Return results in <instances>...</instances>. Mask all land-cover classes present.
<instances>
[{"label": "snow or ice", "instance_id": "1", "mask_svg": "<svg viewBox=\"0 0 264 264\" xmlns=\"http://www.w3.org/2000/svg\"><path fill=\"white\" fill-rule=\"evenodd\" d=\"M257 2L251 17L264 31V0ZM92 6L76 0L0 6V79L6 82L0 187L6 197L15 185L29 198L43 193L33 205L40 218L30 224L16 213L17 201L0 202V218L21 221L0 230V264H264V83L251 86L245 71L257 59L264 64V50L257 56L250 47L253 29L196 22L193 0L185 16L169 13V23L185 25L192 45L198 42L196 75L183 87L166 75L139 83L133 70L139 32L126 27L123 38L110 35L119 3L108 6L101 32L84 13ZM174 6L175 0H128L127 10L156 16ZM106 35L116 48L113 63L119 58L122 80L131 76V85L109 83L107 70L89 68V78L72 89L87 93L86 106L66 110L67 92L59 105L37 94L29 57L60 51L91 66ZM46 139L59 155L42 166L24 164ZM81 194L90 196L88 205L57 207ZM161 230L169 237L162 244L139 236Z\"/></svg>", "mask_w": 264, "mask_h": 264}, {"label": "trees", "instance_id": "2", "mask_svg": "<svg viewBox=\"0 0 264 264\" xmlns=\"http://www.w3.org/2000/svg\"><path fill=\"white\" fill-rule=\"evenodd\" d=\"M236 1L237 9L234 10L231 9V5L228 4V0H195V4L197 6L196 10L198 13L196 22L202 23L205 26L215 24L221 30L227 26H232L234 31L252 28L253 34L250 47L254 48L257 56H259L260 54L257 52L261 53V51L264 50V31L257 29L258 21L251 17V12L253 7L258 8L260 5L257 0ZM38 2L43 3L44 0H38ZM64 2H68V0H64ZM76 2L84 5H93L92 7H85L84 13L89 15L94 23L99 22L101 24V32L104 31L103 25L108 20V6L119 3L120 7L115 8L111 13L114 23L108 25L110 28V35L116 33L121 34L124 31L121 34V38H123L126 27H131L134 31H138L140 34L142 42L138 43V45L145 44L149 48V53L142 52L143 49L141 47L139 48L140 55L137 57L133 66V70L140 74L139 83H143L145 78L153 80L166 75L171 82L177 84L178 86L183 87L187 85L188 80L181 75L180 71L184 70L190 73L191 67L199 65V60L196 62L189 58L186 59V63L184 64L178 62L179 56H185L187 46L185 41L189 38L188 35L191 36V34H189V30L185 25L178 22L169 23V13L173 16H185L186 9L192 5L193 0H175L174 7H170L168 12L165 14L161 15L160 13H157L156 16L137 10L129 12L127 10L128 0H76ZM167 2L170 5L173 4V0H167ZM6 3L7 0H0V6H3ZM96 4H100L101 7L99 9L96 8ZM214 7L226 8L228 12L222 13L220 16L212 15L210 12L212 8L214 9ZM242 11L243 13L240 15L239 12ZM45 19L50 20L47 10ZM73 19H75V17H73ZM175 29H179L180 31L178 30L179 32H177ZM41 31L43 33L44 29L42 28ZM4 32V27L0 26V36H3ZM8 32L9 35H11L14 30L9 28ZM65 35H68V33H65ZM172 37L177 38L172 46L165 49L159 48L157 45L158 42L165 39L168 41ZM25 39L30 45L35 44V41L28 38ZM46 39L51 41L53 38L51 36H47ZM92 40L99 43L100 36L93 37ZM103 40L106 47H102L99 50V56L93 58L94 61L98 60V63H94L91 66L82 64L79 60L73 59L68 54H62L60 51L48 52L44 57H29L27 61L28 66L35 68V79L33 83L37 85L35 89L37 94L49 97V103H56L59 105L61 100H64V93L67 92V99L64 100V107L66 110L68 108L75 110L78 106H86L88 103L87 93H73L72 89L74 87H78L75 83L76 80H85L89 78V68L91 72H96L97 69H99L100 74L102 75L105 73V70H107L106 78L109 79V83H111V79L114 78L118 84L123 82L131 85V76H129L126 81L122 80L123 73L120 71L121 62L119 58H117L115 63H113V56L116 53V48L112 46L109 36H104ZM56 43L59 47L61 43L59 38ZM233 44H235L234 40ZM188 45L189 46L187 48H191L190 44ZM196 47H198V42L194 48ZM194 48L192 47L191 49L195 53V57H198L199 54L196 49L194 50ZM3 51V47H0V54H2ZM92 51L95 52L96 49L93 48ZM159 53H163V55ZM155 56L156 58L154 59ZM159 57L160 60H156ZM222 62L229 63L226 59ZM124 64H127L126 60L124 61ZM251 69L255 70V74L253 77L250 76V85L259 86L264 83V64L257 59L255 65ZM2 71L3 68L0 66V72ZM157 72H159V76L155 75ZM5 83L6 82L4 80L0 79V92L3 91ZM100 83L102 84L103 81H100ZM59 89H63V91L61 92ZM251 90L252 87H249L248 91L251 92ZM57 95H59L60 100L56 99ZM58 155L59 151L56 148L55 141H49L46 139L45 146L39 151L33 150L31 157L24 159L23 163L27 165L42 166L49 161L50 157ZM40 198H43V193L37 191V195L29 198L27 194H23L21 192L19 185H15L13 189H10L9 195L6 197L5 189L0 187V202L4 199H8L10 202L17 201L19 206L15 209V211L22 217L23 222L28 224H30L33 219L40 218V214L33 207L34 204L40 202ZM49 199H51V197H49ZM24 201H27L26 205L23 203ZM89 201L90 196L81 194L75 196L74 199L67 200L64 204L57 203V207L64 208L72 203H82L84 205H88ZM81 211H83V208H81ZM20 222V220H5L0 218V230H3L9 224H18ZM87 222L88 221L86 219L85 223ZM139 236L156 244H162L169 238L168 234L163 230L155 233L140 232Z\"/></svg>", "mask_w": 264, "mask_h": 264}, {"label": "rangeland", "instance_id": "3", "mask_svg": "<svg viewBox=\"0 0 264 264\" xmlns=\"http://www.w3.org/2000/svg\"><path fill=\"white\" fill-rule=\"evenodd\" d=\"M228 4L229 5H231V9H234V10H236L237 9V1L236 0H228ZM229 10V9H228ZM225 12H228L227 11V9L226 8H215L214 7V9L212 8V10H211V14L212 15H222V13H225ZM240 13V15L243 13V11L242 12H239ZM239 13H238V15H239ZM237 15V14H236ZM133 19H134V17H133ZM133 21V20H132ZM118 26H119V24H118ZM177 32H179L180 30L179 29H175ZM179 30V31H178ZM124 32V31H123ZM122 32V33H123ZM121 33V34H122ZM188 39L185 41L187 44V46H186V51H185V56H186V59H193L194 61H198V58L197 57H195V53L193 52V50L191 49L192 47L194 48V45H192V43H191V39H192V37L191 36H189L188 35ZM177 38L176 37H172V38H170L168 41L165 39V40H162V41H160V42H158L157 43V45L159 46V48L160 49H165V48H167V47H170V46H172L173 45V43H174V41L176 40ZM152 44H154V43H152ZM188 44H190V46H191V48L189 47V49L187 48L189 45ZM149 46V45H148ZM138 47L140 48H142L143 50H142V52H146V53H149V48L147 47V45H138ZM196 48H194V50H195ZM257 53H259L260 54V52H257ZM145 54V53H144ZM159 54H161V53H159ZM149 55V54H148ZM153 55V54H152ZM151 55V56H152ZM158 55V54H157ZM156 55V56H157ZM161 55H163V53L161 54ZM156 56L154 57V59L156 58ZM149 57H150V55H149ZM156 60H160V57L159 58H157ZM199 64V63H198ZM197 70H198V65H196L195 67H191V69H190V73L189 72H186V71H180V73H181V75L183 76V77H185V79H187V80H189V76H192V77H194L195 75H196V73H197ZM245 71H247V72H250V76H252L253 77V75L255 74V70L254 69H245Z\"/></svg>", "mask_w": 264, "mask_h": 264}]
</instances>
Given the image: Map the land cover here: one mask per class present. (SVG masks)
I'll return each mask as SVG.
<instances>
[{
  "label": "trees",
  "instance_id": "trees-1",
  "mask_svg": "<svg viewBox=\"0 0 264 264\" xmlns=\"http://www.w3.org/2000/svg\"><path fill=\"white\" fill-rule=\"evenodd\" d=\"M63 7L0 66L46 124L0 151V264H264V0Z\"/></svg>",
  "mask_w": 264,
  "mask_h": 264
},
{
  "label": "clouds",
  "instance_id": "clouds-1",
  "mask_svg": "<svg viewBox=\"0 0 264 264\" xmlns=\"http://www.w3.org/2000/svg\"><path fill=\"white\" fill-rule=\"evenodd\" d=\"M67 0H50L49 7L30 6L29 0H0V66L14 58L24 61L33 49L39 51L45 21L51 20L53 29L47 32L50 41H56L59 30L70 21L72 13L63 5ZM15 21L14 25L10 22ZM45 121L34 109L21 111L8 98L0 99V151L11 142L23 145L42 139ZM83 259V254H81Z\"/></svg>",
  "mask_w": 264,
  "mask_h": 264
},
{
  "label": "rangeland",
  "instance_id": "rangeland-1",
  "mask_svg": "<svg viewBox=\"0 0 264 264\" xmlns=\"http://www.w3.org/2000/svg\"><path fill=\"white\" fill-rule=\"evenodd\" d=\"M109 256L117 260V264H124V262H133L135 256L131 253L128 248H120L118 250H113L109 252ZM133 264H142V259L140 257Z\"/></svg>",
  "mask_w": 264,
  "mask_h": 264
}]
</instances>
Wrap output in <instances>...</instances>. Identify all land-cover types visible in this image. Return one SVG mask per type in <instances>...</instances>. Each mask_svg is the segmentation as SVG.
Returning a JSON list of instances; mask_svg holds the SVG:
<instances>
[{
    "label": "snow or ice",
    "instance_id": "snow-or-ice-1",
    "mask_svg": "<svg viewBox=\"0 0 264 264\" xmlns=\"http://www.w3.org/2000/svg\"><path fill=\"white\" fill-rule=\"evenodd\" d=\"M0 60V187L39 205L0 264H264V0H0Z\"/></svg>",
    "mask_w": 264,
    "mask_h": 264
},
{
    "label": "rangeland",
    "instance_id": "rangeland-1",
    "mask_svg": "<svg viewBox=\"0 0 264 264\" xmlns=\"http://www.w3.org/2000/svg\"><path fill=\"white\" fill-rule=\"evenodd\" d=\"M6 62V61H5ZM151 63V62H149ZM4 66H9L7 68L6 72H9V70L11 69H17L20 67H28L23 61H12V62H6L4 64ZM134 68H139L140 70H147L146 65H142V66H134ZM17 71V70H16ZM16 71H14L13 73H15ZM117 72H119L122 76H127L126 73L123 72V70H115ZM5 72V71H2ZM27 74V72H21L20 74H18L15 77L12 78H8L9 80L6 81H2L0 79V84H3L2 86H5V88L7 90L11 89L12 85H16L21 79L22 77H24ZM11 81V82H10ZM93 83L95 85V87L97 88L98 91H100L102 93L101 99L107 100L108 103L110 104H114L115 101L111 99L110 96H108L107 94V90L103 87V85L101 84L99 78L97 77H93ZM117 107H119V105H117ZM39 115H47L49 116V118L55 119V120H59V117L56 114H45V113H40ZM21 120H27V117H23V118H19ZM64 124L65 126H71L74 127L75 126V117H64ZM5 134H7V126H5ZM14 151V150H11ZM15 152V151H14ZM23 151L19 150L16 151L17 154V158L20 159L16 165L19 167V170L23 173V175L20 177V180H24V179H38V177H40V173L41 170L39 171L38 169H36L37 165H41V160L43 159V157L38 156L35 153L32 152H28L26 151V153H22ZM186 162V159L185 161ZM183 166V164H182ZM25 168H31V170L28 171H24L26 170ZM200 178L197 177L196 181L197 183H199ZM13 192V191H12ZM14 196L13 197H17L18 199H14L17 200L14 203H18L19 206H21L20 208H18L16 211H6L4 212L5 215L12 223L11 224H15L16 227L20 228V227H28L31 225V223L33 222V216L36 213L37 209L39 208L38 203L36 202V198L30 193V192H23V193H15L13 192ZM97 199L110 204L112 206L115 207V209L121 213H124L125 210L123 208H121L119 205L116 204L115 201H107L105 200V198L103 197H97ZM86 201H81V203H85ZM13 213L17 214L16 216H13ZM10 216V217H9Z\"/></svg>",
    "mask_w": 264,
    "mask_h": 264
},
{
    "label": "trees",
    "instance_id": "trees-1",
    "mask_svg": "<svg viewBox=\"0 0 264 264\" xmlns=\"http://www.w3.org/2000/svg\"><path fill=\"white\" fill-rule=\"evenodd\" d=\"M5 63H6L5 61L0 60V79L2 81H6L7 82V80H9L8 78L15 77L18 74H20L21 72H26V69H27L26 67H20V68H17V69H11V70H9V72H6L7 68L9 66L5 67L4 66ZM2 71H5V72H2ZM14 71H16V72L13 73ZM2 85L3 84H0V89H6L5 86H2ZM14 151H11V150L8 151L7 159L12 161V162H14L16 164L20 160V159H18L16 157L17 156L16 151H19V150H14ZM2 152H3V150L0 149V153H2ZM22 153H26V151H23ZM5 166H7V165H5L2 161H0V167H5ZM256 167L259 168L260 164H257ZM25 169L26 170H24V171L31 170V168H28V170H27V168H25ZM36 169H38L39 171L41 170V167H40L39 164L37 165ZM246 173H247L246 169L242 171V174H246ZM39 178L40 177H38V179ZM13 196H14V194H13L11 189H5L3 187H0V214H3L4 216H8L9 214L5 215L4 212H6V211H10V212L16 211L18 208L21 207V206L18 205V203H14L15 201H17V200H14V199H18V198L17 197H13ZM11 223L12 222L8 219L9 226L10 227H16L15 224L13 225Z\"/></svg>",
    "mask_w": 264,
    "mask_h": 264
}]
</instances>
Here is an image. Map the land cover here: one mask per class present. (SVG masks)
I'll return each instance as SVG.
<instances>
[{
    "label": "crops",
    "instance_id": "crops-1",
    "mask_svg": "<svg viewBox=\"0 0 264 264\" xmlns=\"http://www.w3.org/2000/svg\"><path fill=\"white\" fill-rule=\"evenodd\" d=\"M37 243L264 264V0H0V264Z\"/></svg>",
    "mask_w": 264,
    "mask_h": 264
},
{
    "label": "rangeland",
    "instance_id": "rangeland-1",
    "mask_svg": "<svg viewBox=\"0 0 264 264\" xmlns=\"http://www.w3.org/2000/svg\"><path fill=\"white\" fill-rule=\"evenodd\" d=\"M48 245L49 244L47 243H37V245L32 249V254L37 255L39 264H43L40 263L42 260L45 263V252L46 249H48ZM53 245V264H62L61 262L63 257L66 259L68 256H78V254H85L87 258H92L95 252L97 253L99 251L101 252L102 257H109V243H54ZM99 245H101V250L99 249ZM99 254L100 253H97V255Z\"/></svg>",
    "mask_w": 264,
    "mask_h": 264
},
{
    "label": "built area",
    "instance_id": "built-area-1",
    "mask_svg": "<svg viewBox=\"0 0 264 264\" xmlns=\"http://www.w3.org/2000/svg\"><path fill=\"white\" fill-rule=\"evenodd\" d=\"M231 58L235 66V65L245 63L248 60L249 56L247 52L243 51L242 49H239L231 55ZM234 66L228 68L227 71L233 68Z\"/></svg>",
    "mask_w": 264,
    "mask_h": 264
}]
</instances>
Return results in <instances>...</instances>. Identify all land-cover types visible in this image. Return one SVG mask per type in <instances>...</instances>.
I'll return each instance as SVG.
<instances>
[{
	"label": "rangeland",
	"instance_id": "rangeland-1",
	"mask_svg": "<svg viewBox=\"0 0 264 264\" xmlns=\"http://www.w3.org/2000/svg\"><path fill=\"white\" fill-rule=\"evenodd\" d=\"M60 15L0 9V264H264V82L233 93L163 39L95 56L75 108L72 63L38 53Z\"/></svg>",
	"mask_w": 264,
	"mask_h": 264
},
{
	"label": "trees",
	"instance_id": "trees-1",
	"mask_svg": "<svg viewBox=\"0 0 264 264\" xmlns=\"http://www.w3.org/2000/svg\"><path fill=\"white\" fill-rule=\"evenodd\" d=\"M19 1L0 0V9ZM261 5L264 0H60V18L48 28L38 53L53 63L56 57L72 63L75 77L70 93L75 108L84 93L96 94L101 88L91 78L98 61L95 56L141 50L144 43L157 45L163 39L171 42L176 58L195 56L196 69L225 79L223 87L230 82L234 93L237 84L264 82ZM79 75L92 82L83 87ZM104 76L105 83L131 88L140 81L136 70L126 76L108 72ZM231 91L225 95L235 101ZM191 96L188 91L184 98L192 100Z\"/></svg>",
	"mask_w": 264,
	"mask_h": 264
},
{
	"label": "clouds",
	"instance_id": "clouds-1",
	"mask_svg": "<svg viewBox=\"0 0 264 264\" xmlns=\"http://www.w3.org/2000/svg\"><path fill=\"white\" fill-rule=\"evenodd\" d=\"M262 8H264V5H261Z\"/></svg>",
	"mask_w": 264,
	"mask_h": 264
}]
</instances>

- _Stated exercise_: Count how many lines of the items contain the string "Identify", treating uppercase and lowercase letters as different. Reply with the number alone.

- _Answer to this problem_: 2